According to Google Trends data, Americans are searching the word “recession” more than at any other time since 2004. This makes sense, given the current collision of rising prices, elevated unemployment, and a reeling stock market.
Last week, the S&P 500 entered bear market territory — a decline of 20% or more from recent highs, and the exchange’s January heights. This now two-quarter fall broaches the symbolic (and psychological) hurdle that defines an economic recession. Last Friday, the Bureau of Labor Statistics announced that the consumer price index — a significant inflation gauge — rose 8.6% through May, marking its highest jump since December 1981.
We can throw out statistics all day, but Reddit user DataIsBeautiful helps visualize how much more raw goods like cotton, corn, wheat, oil, and gas cost since 2020. Using data from several leading economic evaluators (including Morningstar and Bloomberg), DataIsBeautiful created a bar graph that animates two-and-a-half of falling and frighteningly rising prices for 10 critical commodities.
DataIsBeautiful’s moving graph ends at an astounding 233.5% rise in prices at the pump since January 2020. The U.S. Energy Information Association indicates that retail gas prices averaged $2.58 two-and-a-half years ago, which meant that filling up a midsize sedan cost around $38. As of June 13, prices averaged $5 per gallon, which meant it’s now $73 to fill up the same car (and even more if you live in California). Why has fossil fuel jumped so much? An almost unprecedented combination of economic forces and geopolitical actions, the economy’s rapid post-pandemic recovery, and a huge oil producer deciding to attack its agricultural neighbor.
Gas prices bottomed out at $1.78 per gallon in May 2020 as most of the planet shut down due to the COVID-19 pandemic. Prices shot up throughout the second half of 2021 when vaccines become more available and people were again able to travel. Prices began to stabilize in early 2022 when Russia invaded Ukraine. Russia produces more oil than all but two other countries, and now this flow is slowing to a trickle as European sanctions escalate.
Up over 110% in the last two years, this conflict has had a debilitating effect on wheat prices as well. This is what will happen when Ukraine, the “breadbasket of Europe,” comes under attack. A staple found in a huge variety of foods, a lower wheat supply leads to higher grocery bills. According to Axios, the grain’s price also spiked after India announced a mid-May ban on wheat exports to combat its own rising prices and demand for the commodity.

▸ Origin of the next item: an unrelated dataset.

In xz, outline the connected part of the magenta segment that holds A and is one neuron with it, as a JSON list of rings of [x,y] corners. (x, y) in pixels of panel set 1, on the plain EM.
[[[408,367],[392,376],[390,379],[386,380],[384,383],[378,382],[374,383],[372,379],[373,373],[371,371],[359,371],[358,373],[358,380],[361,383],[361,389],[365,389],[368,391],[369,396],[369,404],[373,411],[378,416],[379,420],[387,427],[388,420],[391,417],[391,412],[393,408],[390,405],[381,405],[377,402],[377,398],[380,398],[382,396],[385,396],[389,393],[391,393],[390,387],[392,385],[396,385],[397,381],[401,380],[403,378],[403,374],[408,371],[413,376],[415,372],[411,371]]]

In concert with the above factors, a decades-long megadrought in the western U.S. and continuing low water levels across the world are pushing corn prices up. Bloomberg notes that dry weather in Brazil has led Arabica bean prices to more than double over the past year. Arabica beans makeup 60% of the world’s traded coffee, but it’s more difficult to deliver them across continents with supply chain turmoil and almost absurd freight costs. Roasters are ripping through reserve inventories as stockpiles dwindle to their lowest levels in two decades. Cotton is also suffering this supply side nightmare, leading to doubled prices in the last two years. Megadroughts in West Texas sap product from the plant. In turn, it’s much more expensive to ship what’s been harvested to textile factories in Southeast Asia.
The complexity that led to thriving 21st century consumer markets is wobbling at multiple weak junctures and the global economy is suffering from interconnected maladies that lead to food and commodity shortages, leaner wallets, and less goods available. The hard times spread the social fabric thin, but this is the mildest of consequences. So many places throwing sparks threatens to create a conflagration. Leaders must step up to extinguish the flames right now, or else humanity faces dire potential ramifications for ignoring so many warning signs. The upside is that there is still an opportunity to make drastic and lasting structural change. Humanity can navigate this tempest to assure a more resilient, sustainable planet, but the window grows smaller by the day.